Dr Ferraretti, speaking at the European Society of Human Reproduction and Embryology annual meeting in Tours, France, on Monday, said that since September 1996, women over 37 entering SISMER's clinic for several different infertility factors were asked to undergo PGS using the FISH technique to separate embryos carrying chromosomal abnormality from those evaluated as normal.

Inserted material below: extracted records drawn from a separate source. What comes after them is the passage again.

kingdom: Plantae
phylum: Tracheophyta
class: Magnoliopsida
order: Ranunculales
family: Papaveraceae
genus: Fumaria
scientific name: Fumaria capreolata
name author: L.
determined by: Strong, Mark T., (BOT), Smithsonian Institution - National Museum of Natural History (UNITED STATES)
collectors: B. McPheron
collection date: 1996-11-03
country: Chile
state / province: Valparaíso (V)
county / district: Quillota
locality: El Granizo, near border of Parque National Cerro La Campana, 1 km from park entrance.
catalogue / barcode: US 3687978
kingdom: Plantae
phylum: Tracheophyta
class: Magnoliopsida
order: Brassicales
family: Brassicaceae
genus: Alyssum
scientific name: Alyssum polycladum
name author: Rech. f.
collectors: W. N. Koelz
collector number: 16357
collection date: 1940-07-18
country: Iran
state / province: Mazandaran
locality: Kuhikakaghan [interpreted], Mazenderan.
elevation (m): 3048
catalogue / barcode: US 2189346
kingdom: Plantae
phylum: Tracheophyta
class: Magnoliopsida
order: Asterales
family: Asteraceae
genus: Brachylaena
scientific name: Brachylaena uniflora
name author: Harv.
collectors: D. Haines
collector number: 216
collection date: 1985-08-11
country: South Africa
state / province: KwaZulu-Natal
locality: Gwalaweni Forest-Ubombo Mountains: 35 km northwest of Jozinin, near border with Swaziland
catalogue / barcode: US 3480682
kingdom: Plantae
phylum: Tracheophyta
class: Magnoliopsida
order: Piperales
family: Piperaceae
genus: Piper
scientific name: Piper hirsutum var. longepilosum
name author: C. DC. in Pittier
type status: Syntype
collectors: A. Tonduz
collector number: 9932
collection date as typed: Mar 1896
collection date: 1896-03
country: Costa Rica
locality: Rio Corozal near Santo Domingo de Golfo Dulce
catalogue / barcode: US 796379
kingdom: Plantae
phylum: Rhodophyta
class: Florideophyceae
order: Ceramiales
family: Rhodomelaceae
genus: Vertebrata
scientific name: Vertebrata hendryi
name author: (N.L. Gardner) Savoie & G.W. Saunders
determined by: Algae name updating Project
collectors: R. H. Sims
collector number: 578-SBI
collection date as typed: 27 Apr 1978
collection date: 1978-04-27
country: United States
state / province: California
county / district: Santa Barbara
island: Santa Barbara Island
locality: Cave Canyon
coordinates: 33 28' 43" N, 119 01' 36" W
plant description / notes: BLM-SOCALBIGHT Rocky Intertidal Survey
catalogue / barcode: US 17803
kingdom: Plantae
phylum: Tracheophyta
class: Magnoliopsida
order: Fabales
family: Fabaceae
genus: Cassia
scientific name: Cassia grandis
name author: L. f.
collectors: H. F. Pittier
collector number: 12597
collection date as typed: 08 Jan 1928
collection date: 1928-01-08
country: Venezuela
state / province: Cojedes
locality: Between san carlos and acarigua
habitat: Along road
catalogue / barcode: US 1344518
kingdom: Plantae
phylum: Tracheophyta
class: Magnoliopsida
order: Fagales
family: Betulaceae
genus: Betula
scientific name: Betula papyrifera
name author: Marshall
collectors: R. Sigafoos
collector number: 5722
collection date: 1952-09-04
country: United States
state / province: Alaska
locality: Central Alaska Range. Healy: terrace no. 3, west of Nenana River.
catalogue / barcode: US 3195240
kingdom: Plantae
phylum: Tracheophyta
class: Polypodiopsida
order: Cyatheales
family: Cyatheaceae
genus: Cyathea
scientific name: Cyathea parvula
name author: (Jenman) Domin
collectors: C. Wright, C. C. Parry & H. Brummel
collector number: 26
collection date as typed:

In total 128 patients aged 38-44 who agreed to undergo PGS of all their IVF-generated embryos had the same pregnancy rate (41%) as 700 younger patients who underwent conventional IVF/ICSI treatment without PGS.

The miscarriage rate in the older women was only four per cent.

In contrast 182 patients aged over 37 who declined PGS achieved only a 25% pregnancy rate and the miscarriage rate was 15%.

The scientists warn that because the FISH technique is limited by using a single embryonic cells, there has been a 5-7% error rate up to now.

Therefore the women were also strongly recommended to undergo conventional prenatal diagnosis to avoid the possibility of an affected baby.

Professor Ian Craft, director of the London Fertility Centre, said the technique would be particularly helpful to women over the age of 40 who suffered a miscarriage rate of one in two when they were helped to conceive artifically using their own eggs.

Mr Sam Abdalla, director of the IVF unit at Lister Hospital, said: "It would be a very notable thing if this allowed us only to transfer embryos that are chromosomally competent."